# TEXT
BEGIN
Skip to main content

HLL Approximate Deduplication

HLL (HyperLogLog) is an approximate deduplication solution based on a probabilistic algorithm. Within a 1%-2% error range, it computes the cardinality (Distinct Count) of massive datasets with very low space and time overhead.

Use Cases

As business data volumes keep growing, the computation and storage costs of exact deduplication rise sharply. Once data reaches a certain scale, exact deduplication is no longer economical.

The HLL algorithm has the following characteristics:

DimensionBehavior
Space complexityO(mloglogn)
Time complexityO(n)
Error rangeAbout 1%-2% (depends on the dataset and hash function)

When the business can tolerate the error, using HLL for approximate deduplication is an effective way to reduce computational pressure and accelerate queries.

  • Who it suits: scenarios with huge data volumes, tolerance for 1%-2% error, and a need to balance query performance and storage cost.
  • How to use it: when creating a table, set the column type to HLL and the aggregation function to HLL_UNION; during data loading, generate HLL values with HLL_HASH(); at query time, aggregate with HLL_UNION_AGG().
END
# PROVIDED RECORDS
BEGIN
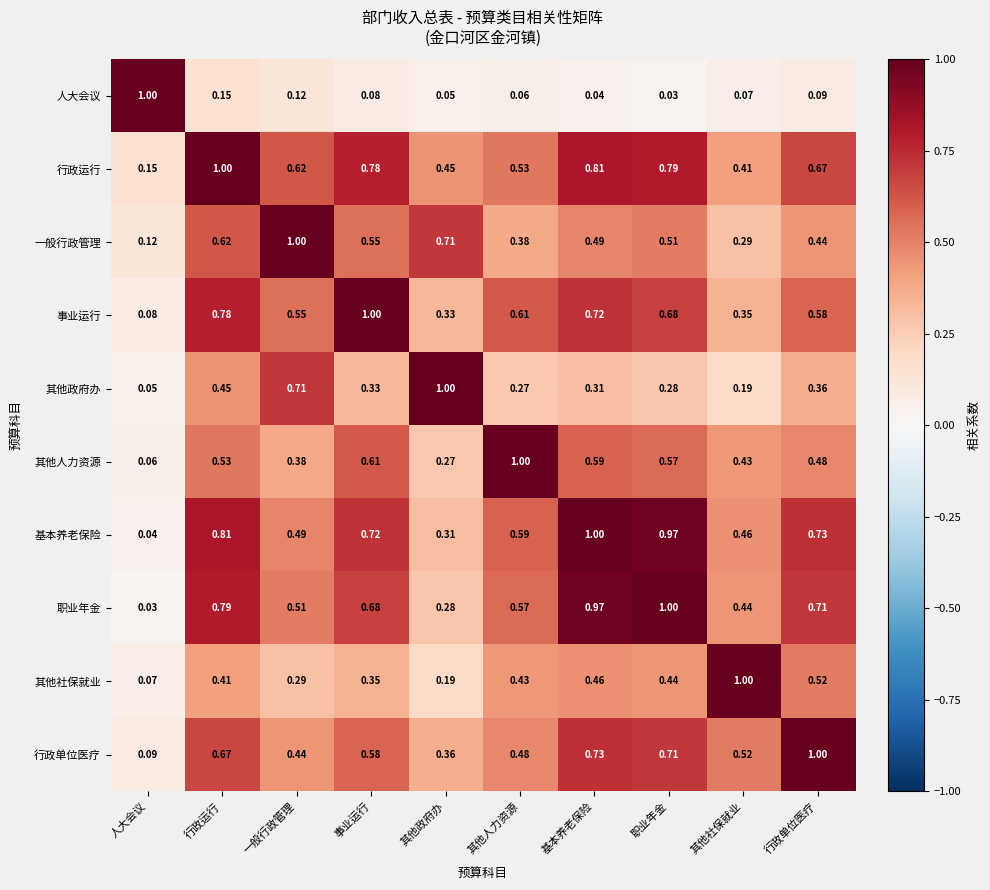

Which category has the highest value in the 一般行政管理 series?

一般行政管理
END
BEGIN
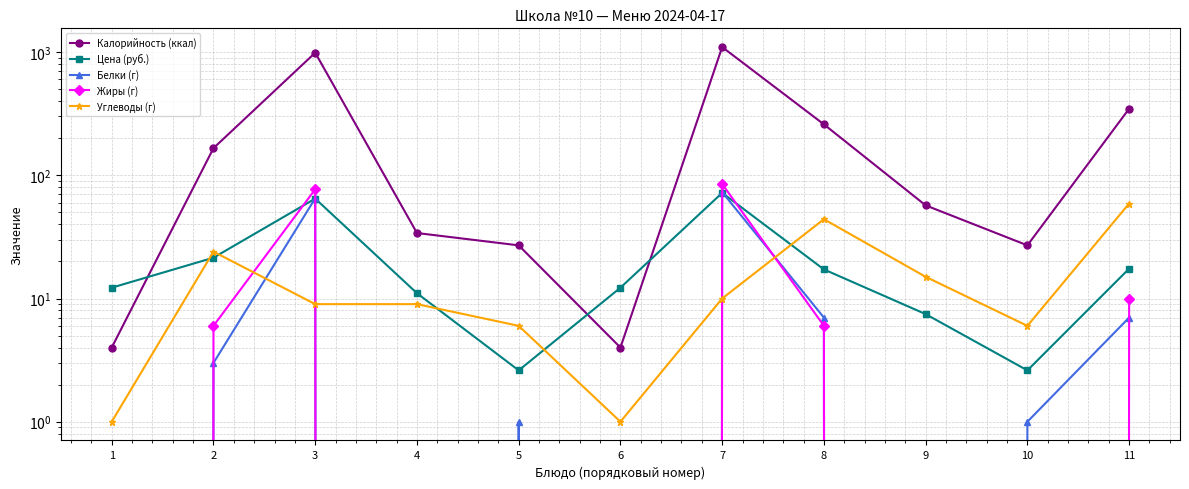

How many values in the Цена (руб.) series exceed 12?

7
END
Please repeat word for word the part of the HLL deduplication text that opens with the words containing "When the business" and closes with "aggregate with HLL_UNION_AGG().".

When the business can tolerate the error, using HLL for approximate deduplication is an effective way to reduce computational pressure and accelerate queries.

  • Who it suits: scenarios with huge data volumes, tolerance for 1%-2% error, and a need to balance query performance and storage cost.
  • How to use it: when creating a table, set the column type to HLL and the aggregation function to HLL_UNION; during data loading, generate HLL values with HLL_HASH(); at query time, aggregate with HLL_UNION_AGG().